Sunday, August 19, 2012


PHENOMENALITY: *marvelous*
FRYEAN MYTHOS: *adventure*
CAMPBELLIAN FUNCTION: *sociological, psychological*

The date on this telemovie seems to be highly variable: one account says that it was filmed under this title in 1977 but didn't make it to television screens until 1982, when it may have been given the revised title "Computercide."

Though FINAL EYE is bankrupt in the arena of the science-fiction "thought-experiment," it does accidentally replicate the essence of Alfred Bester's THE DEMOLISHED MAN, in that the story concerns an attempt to commit a crime in a highly evolved future when crime seems impossible.  That's where the resemblance ends, unfortunately.

The title refers to hero Michael Stringer (Joe Cortese), who appears to be the world's "final private eye" in the ultra-evolved world of 1995.  People drive electric cars (one looks like Darth Vader's helmet) and computers have made the bad old days of crime investigation unnecessary. But to Stringer's surprise, a client named Lisa Korter (Susan George) seeks him out.  The daughter of a wealthy philanthropist, she suspects that her father has met with foul play.  Mr. Korter had invested in an utopian retreat named "Eden Island," where only persons of great talent could enter. Korter suffers a vague accident at the retreat, but when he's seen in public, he suddenly seems to be a much younger man. It's not clear why this peculiarity doesn't impress anyone else-- it will later turn out that Korter is dead and that a clone, one not yet accelerated to the proper age, has taken his place-- but Lisa is the only one who objects.

Stringer, rather like the 1960s teleseries-hero Mannix, is an "oldstyle" P.I.-hero who doesn't like all the fancy technology-- even though he's only in his late twenties and therefore would have grown up with all the technological advances.  It's a little like expecting the audience to buy that a modern kid grew up hating the Internet.  There's a strange psychological quirk here, as if the writers themselves had some animus toward scientific advancement-- or thought that the general audience did-- and so decided to incarnate that animus in a young man, in effect putting the sentiments of a sixty-something old grouch in the mouth of a twenty-something young guy.

Anyway, Stringer manages to find his way onto the island-- he runs such a cheapjack operation that he has to induce his client to accompany him on the investigation-- and uncovers a clonemaking operation run by  Donald Pleasance.
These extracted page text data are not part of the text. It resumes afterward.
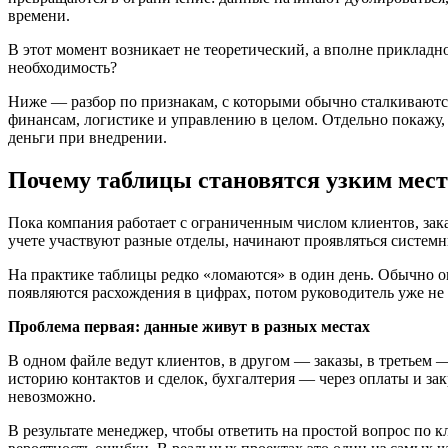
времени.
В этот момент возникает не теоретический, а вполне прикладн
необходимость?
Ниже — разбор по признакам, с которыми обычно сталкиваются 
финансам, логистике и управлению в целом. Отдельно покажу, 
деньги при внедрении.
Почему таблицы становятся узким мес
Пока компания работает с ограниченным числом клиентов, зака
учете участвуют разные отделы, начинают проявляться системны
На практике таблицы редко «ломаются» в один день. Обычно о
появляются расхождения в цифрах, потом руководитель уже н
Проблема первая: данные живут в разных местах
В одном файле ведут клиентов, в другом — заказы, в третьем 
историю контактов и сделок, бухгалтерия — через оплаты и за
невозможно.
В результате менеджер, чтобы ответить на простой вопрос по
Though there's potential for some excitement in this derivative storyline, the script is listless and the hero shows no superior combative ability, which is why I've labeled this a "subcombative adventure."  The budget may have curtailed what director Robert Michael Lewis could do, for unlike the writers (who don't have any outstanding credits on imdb), Lewis executed did some fairly entertaining telefilms in his day, including 1974's PRAY FOR THE WILDCATS, 1980's S*H*E*, and 1988's LADYKILLERS.

 The only entertainment here is seeing how poorly the scripters imagined a future-world-- my favorite being a "computer-library" that scans video-recordings but which one has to search through like a microfiche machine.  In fact, the prop used may have *been* a converted microfiche reader.